Mount Merapi, Indonesia Indonesia’s deadly volcano sent a burst of searing gas high into the air today, hours after its most explosive eruption in a deadly week triggered an exodus from villages and emergency shelters along its rumbling slopes.
After days of continual explosions, and warnings that pressure inside Mount Merapi may still be building, the province warned it was running out of money to help more than 70,000 people forced from their homes.
Soldiers loaded women and crying children into trucks while rocks and debris rained from the sky late Wednesday afternoon. Several abandoned mountainside homes were set ablaze and the carcasses of incinerated cattle littered the scorched flanks.
No new casualties were reported after the new fiery blasts.
“This is an extraordinary eruption,” said Surono, a state volcanologist who had earlier said energy building up behind a magma dome in the crater appeared to be easing.
He said Wednesday’s powerful blast, which dusted cars, trees and roads in towns up to 130 miles away in gray ash, had triple the force of the first eruption on Oct. 26.

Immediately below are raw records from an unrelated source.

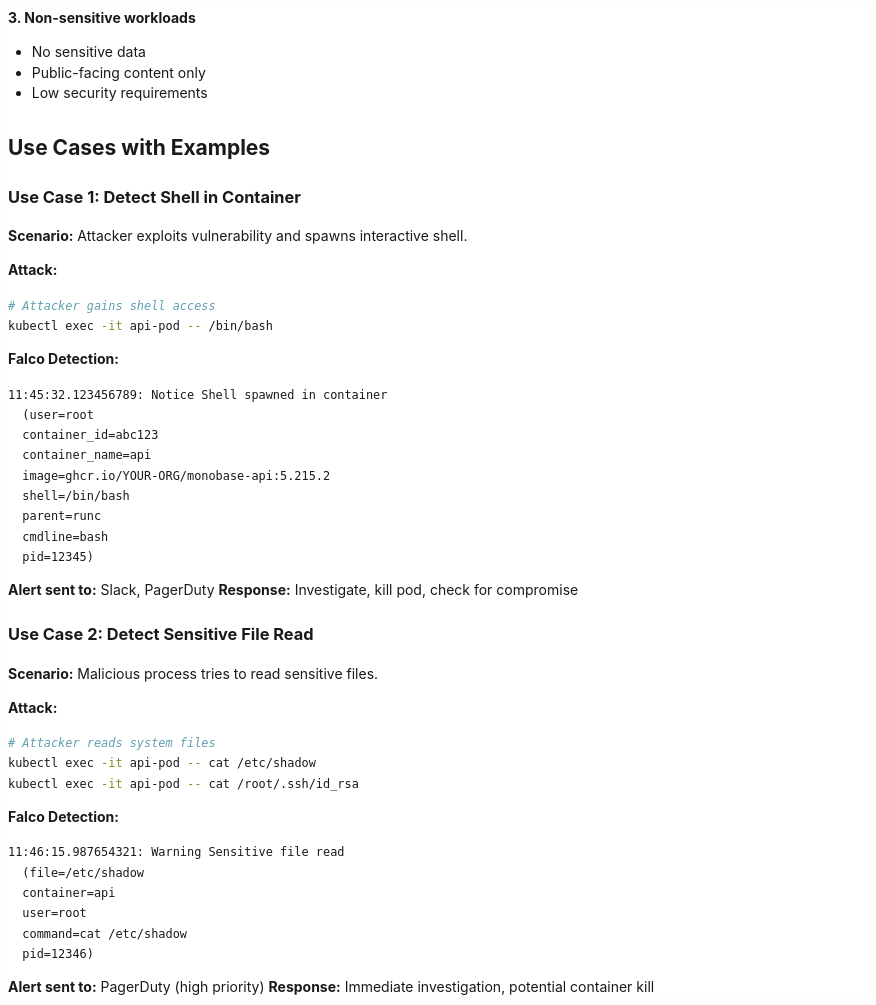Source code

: **3. Non-sensitive workloads**
- No sensitive data
- Public-facing content only
- Low security requirements

## Use Cases with Examples

### Use Case 1: Detect Shell in Container

**Scenario:** Attacker exploits vulnerability and spawns interactive shell.

**Attack:**
```bash
# Attacker gains shell access
kubectl exec -it api-pod -- /bin/bash
```

**Falco Detection:**
```
11:45:32.123456789: Notice Shell spawned in container
  (user=root
  container_id=abc123
  container_name=api
  image=ghcr.io/YOUR-ORG/monobase-api:5.215.2
  shell=/bin/bash
  parent=runc
  cmdline=bash
  pid=12345)
```

**Alert sent to:** Slack, PagerDuty
**Response:** Investigate, kill pod, check for compromise

### Use Case 2: Detect Sensitive File Read

**Scenario:** Malicious process tries to read sensitive files.

**Attack:**
```bash
# Attacker reads system files
kubectl exec -it api-pod -- cat /etc/shadow
kubectl exec -it api-pod -- cat /root/.ssh/id_rsa
```

**Falco Detection:**
```
11:46:15.987654321: Warning Sensitive file read
  (file=/etc/shadow
  container=api
  user=root
  command=cat /etc/shadow
  pid=12346)
```

**Alert sent to:** PagerDuty (high priority)
**Response:** Immediate investigation, potential container kill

The follow-up before dawn Thursday was strong as well, sending rocks cascading down the western slopes.
“We have no idea what’s happening,” Surono said, as he shook his head, watching the bobbing needle of a seismograph machine. “It looks like we may be entering an even worse stage now.”
Mount Merapi, which means “Fire Mountain,” has erupted many times in the last century, often with deadly results.
Forty people have died since it burst back to life just over a week ago, said Heru Nugroho, a spokesman at the main hospital dealing with the dead and injured. In 1994, 60 people were killed, while in 1930, more than a dozen villages were torched, leaving up to 1,300 dead.
Still, as with other volcanoes in this seismically charged country, tens of thousands call its fertile slopes home. Most now are packed in crowded government camps well away from the base.
Djarot Nugroho, the head of Central Java’s disaster management agency, said money to buy instant noodles, clean water, medicine and other supplies would run out within five days unless the Indonesian government declares a national disaster, bringing in much-needed federal funds.
There have been more than a dozen strong eruptions at Merapi in the last week — including another one earlier Wednesday — and thousands of volcanic tremors and ash bursts.
The danger zone was widened from 6 miles to 9 miles from the peak because of the heightened threat.
“I (didn’t) think of anything else except to save my wife and son. We left my house and everything,” said Tentrem Wahono, 50, who fled with his family on a motorbike from their village of Kaliurang.